T&C  commenced this action, claiming a violation of its constitutional right to due process and making an equal protection claim.  The District Court granted summary judgement for the City, concluding that because the Zoning Ordinance granted the city commission broad authority and significant discretion in rendering its decision, T&C did not have a protected property interest in having its application granted.  T&C appealed, arguing the District Court relied on disputed facts to determine the Zoning Ordinance granted the city commission broad discretion and that the city commission acted arbitrarily and capriciously in reclaiming and denying its application. 

Issue 1: Did the Bozeman city commission violate T&C’s constitutional rights to substantive due process and equal protection of the law when it denied T&C’s application for approval of a site plan?

1.1 – Substantive Due Process Claim

 “Substantive due process primarily examines underlying substantive rights and remedies to determine whether restrictions are unreasonable or arbitrary when balanced against the purpose of a government body in enacting a statute, ordinance or regulation.” Town & Country, ¶ 17 (citing State v. Webb, 2005 MT 5, ¶ 21; State v. Egdorf, 2003 MT 264, ¶ 19).  “[T]he test of whether the government denied a party constitutional substantive due process concerns an examination of whether the government, by enacting a piece of legislation, acted in an unreasonable, arbitrary, or capricious fashion.” Town & Country, ¶ 17.  ”A constitutional due process analysis is applicable under the facts of this case because T&C does not allege Bozeman’s Zoning Ordinance is unconstitutional.”  Town & Country, ¶ 18.

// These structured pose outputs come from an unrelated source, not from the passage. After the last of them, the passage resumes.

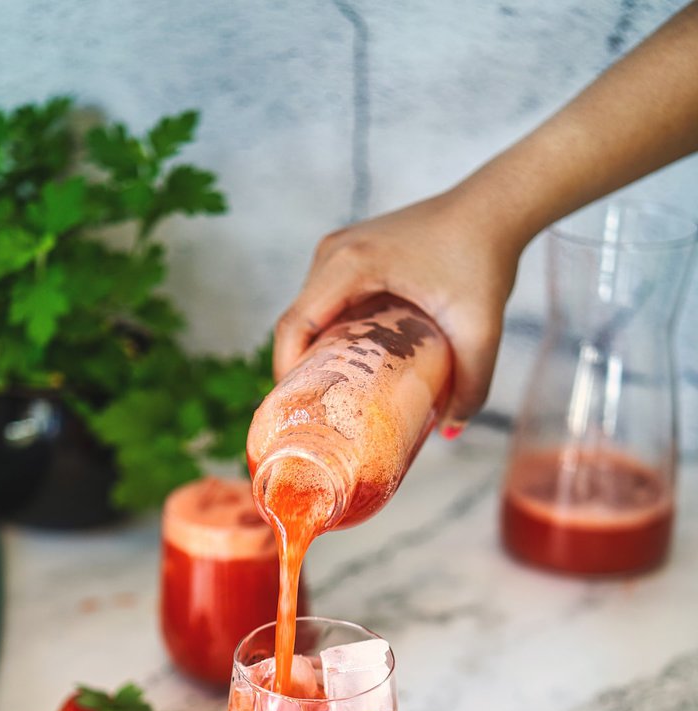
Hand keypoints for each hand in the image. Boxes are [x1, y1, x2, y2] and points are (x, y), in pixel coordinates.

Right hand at [273, 184, 524, 429]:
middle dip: (298, 369)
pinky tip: (348, 363)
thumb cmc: (484, 258)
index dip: (287, 373)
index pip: (294, 326)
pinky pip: (324, 299)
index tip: (299, 411)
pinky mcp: (351, 252)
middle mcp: (334, 252)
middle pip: (297, 322)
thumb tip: (452, 432)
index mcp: (350, 264)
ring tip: (330, 394)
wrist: (494, 208)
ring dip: (312, 351)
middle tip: (317, 413)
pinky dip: (328, 332)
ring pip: (308, 311)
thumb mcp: (480, 330)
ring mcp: (339, 248)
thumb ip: (472, 386)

1.2 – Equal Protection Claim

“To prevail on an equal protection challenge, the injured party must demonstrate that the law at isue discriminates by impermissibly classifying individuals or entities and treating them differently on the basis of that classification.” Town & Country, ¶ 19.  “T&C’s complaint challenges the city commission’s decision, rather than the Zoning Ordinance, and does not present a constitutional denial of equal protection claim.”  Town & Country, ¶ 20.

Issue 2: Was the Bozeman city commission’s decision to deny T&C’s application an abuse of discretion?

“We cannot conclude that the information relied on by the city commission to make its decision lacked foundation or that its decision was unreasonable.  The city commission addressed relevant criteria – vehicle and pedestrian traffic, parking wetlands, setbacks, and conformity with the neighborhood.  The city commission complied with its Zoning ordinance and gave reasons for its denial of T&C’s site plan.  The city commission did not abuse its discretion.”  Town & Country, ¶ 31.

Further, it was not an abuse of discretion for the city commission to reclaim T&C’s application because the Zoning Ordinance provides that it may make the final decision on an application–either on apeal from the planning director or after its own consideration.  Town & Country, ¶ 32.